InterSpeech 2021

A Voice-Activated Switch for Persons with Motor and Speech Impairments: Isolated-Vowel Spotting Using Neural Networks
(Oral presentation)

Shanqing Cai (Google, USA), Lisie Lillianfeld (Google, USA), Katie Seaver (Google, USA), Jordan R. Green (Google, USA), Michael P. Brenner (Google, USA), Philip C. Nelson (Google, USA), D. Sculley (Google, USA)

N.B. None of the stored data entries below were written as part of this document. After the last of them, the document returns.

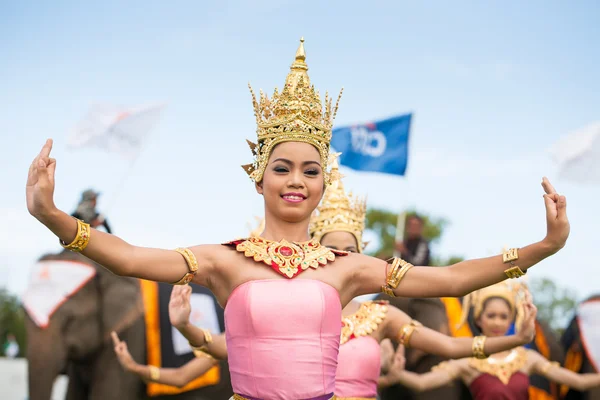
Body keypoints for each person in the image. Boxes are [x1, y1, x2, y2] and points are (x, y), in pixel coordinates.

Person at [26, 38, 570, 400]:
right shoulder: (223, 260)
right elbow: (128, 257)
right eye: (282, 168)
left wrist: (543, 247)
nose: (296, 180)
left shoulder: (349, 268)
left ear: (322, 184)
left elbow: (450, 280)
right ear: (258, 177)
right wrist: (52, 215)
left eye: (310, 170)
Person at [148, 165, 540, 400]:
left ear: (360, 258)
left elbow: (450, 329)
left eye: (348, 251)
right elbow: (224, 348)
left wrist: (540, 252)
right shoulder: (279, 310)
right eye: (329, 249)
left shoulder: (379, 316)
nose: (338, 258)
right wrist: (184, 326)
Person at [387, 282, 600, 399]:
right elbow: (422, 383)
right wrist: (396, 372)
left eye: (503, 317)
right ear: (479, 319)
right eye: (491, 316)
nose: (498, 322)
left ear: (511, 320)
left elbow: (578, 381)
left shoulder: (527, 359)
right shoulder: (468, 362)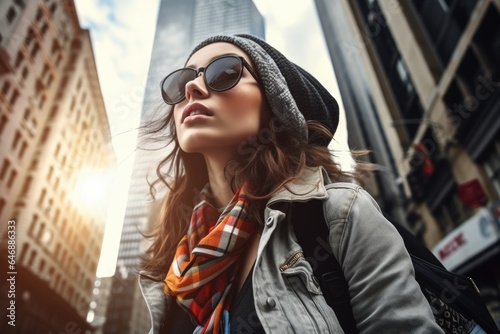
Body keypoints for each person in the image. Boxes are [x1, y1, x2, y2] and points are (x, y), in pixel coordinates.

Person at [139, 34, 444, 334]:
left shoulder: (339, 215)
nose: (192, 87)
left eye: (225, 72)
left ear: (275, 102)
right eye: (182, 82)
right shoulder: (170, 265)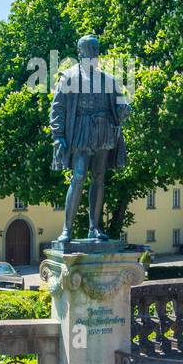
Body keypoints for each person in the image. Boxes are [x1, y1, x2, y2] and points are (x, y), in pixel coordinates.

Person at [49, 35, 131, 243]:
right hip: (81, 129)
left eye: (95, 48)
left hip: (104, 130)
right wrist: (58, 135)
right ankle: (67, 229)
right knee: (78, 176)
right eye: (88, 49)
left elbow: (119, 106)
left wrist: (124, 110)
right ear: (80, 52)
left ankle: (94, 227)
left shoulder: (109, 79)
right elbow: (57, 107)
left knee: (99, 178)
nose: (92, 52)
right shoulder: (68, 77)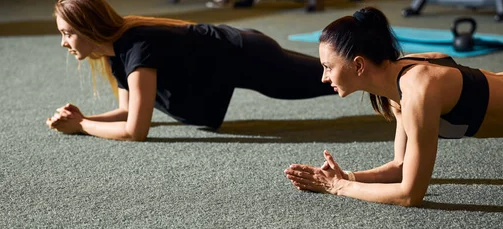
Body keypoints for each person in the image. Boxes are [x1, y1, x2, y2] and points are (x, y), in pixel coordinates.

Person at [284, 6, 503, 207]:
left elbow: (410, 194)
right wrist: (346, 176)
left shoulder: (418, 91)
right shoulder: (396, 87)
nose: (324, 77)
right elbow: (400, 168)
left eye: (327, 67)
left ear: (358, 64)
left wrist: (338, 187)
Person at [46, 0, 335, 141]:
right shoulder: (114, 51)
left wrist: (82, 127)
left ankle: (376, 69)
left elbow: (136, 130)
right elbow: (126, 111)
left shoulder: (136, 47)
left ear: (90, 29)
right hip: (238, 55)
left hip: (251, 56)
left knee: (335, 78)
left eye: (68, 33)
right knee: (333, 77)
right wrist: (82, 118)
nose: (63, 43)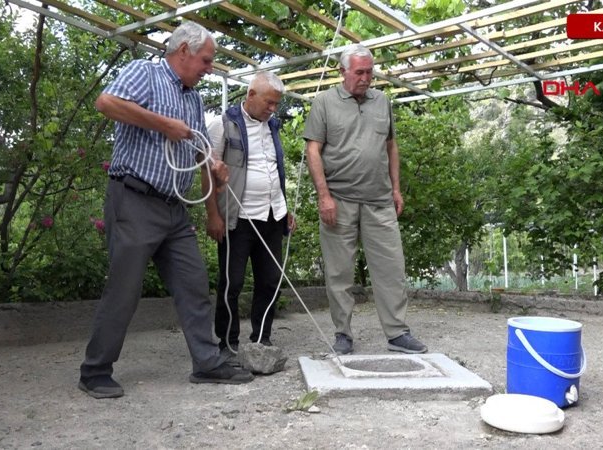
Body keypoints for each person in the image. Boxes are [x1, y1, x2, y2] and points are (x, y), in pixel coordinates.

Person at [78, 21, 254, 399]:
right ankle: (95, 371)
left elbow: (201, 152)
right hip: (134, 199)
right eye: (206, 60)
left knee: (193, 286)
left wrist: (215, 169)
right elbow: (105, 103)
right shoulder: (146, 72)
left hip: (174, 209)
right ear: (184, 51)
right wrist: (162, 124)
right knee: (124, 292)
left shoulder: (193, 99)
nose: (209, 68)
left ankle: (207, 364)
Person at [302, 44, 427, 355]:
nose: (365, 77)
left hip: (379, 200)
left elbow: (391, 146)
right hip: (338, 200)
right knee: (338, 273)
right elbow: (313, 150)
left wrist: (396, 188)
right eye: (359, 72)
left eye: (370, 71)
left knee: (391, 269)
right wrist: (324, 196)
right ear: (344, 72)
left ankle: (397, 333)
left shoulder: (382, 101)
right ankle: (342, 334)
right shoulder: (324, 102)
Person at [203, 71, 296, 357]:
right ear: (251, 95)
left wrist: (284, 208)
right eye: (268, 103)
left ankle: (261, 340)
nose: (272, 109)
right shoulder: (223, 124)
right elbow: (207, 170)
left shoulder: (273, 127)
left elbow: (272, 170)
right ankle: (228, 344)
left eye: (276, 104)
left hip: (272, 216)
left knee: (270, 281)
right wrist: (213, 215)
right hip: (237, 220)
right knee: (232, 282)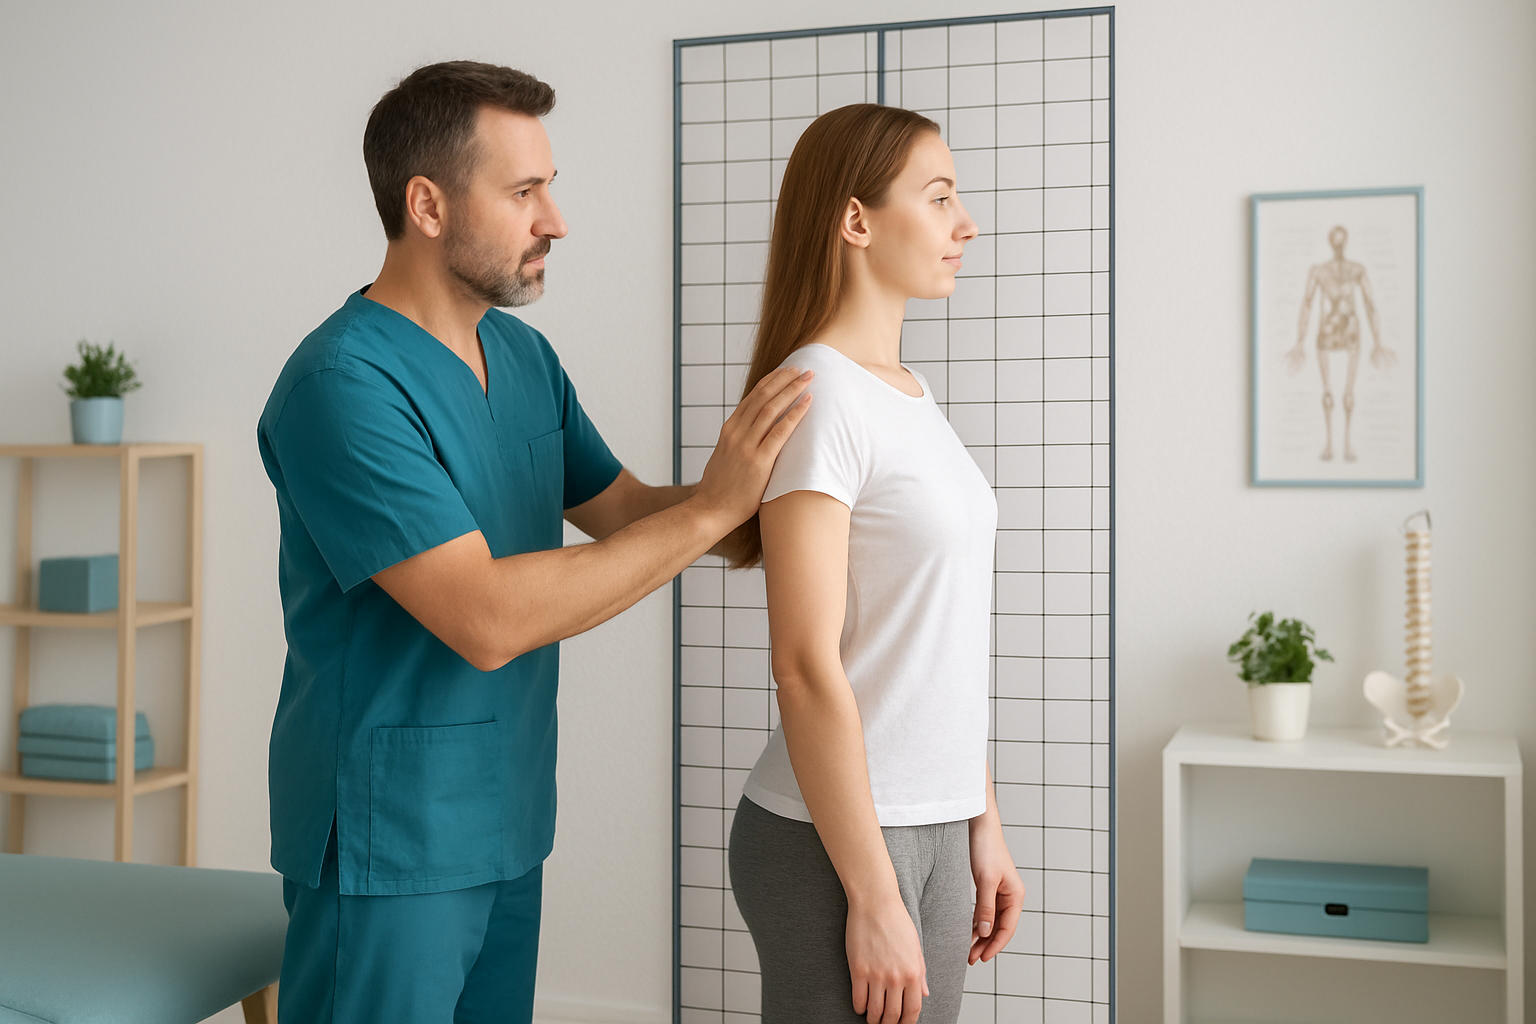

Severe speech impairments limit the precision and range of producible speech sounds. As a result, generic automatic speech recognition (ASR) and keyword spotting (KWS) systems fail to accurately recognize the utterances produced by individuals with severe speech impairments. This paper describes an approach in a simple speech sound, namely isolated open vowel (/a/), is used in lieu of more motorically-demanding utterances. A neural network (NN) is trained to detect the isolated open vowel uttered by impaired speakers. The NN is trained with a two-phase approach. The pre-training phase uses samples from unimpaired speakers along with samples of background noises and unrelated speech; then the fine-tuning phase uses samples of vowel samples collected from individuals with speech impairments. This model can be built into an experimental mobile app to act as a switch that allows users to activate preconfigured actions such as alerting caregivers. Preliminary user testing indicates the vowel spotter has the potential to be a useful and flexible emergency communication channel for motor- and speech-impaired individuals.